Source passage
◇ ◇ ◇ ◇ ◇
It’s ushered in on a kick drum that could seriously imperil a venue’s structural safety (hard hats as clubwear anybody?) and is quickly joined by hi-hat and a battery of FX that either enhance or play off that kick.
The overall effect, aside from that irresistible compulsion propelling you towards the floor, is to induce images of an adrenalised chase sequence in a particularly nightmarish dystopian sci-fi thriller – maybe movie producers as well as technoheads need to check this beast out?
Troubadour jumps straight in on a similar kick n hi-hat ticket, the kick bathed in some low end reverb to give it a slightly more muted impact which is something of a Trojan horse because the track is a guaranteed floor filler.
When the handclap FX land, they had this writer subconsciously chanting the tagline from an old 70s/ 80s classic – “We love the music, we like the disco sound, HEY!!!” – which I seem to remember Pop Will Eat Itself sampling for Can U Dig It a couple of decades ago (grebo techno anybody?).
In a sense this is the key to KUSP’s growing reputation – they are as shiny new and contemporary as their peers but also have their roots sufficiently anchored to the past to connect them to an older generation of clubbers as well.
◇ ◇ ◇ ◇ ◇
Provided records
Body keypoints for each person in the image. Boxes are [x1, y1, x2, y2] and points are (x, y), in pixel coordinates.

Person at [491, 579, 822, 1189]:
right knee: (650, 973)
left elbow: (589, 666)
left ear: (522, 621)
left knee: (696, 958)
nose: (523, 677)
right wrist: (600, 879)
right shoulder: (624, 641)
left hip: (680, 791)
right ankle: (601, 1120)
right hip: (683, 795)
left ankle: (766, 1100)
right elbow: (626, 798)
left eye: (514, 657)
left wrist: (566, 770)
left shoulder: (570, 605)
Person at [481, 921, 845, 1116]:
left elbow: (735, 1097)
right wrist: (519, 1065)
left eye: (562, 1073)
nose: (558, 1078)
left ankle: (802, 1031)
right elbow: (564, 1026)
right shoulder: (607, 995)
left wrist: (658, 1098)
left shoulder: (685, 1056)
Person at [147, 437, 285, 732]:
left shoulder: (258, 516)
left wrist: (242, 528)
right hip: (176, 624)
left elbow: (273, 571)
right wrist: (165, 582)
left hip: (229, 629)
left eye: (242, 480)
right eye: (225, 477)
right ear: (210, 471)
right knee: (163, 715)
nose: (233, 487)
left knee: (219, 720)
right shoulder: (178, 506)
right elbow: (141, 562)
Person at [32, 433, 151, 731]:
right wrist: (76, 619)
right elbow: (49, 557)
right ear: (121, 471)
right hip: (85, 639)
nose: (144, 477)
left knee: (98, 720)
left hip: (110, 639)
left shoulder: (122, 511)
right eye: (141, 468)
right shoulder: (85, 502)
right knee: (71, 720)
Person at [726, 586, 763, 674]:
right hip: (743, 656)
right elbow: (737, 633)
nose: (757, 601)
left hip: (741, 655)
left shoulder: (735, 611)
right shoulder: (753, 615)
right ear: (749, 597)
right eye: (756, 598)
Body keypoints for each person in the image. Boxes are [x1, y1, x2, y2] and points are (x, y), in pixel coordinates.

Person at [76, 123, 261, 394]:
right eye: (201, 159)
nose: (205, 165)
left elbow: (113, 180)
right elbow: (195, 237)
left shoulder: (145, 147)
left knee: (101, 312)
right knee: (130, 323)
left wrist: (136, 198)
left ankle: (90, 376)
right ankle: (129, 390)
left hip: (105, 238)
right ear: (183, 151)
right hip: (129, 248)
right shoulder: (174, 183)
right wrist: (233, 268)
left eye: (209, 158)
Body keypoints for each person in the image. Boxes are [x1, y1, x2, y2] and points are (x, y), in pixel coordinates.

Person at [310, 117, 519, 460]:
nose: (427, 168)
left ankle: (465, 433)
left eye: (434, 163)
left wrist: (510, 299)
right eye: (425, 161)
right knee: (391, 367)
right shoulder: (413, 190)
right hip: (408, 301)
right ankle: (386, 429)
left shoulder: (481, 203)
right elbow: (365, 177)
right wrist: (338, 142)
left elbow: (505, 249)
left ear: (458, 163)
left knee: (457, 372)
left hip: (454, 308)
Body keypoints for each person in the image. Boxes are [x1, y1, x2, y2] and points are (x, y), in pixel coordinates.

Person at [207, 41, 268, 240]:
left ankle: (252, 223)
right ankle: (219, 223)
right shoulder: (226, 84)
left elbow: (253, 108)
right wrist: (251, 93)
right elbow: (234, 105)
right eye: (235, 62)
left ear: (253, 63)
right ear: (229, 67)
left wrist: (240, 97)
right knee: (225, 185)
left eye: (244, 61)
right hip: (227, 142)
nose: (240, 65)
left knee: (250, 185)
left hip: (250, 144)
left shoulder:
◇ ◇ ◇ ◇ ◇
Instructions
**A)** Print the portion of the techno review that starts at "When the handclap" and ends at "(grebo techno anybody?).", word for word.
**B)** Carry on the techno review from the point where it stops.

Task answers
**A)**
When the handclap FX land, they had this writer subconsciously chanting the tagline from an old 70s/ 80s classic – “We love the music, we like the disco sound, HEY!!!” – which I seem to remember Pop Will Eat Itself sampling for Can U Dig It a couple of decades ago (grebo techno anybody?).

**B)**
Circulus gives a gentle press to the accelerator and propels the atmospherics back towards the dystopian – if Freedom Of Fear is a night time flight from the unknown or unseen then Circulus is a head-down sprint through a concrete sprawl in the blinding glare of a midday sun.
Regardless of the images it paints, it’s another bomb for the Big Room that is going to be a mainstay of many a jock’s set when (if?) we finally shake off restrictions and start partying once more.
Xerox is a slightly more subtle animal that nonetheless stays floor-friendly, but which distinguishes itself from the rest of the EP by pushing a mutated whispered vocal line to the front of the mix, a welcome addition if you’re listening to the EP as a whole in downtime rather than losing it to individual tracks on a night out.
Fictus is a metronomic crowd pleaser that somewhat bizarrely had this writer imagining that this is how Autobahn may have sounded if Kraftwerk were making that particular classic today because it’s all in the atmospherics (there’s that word again!!!).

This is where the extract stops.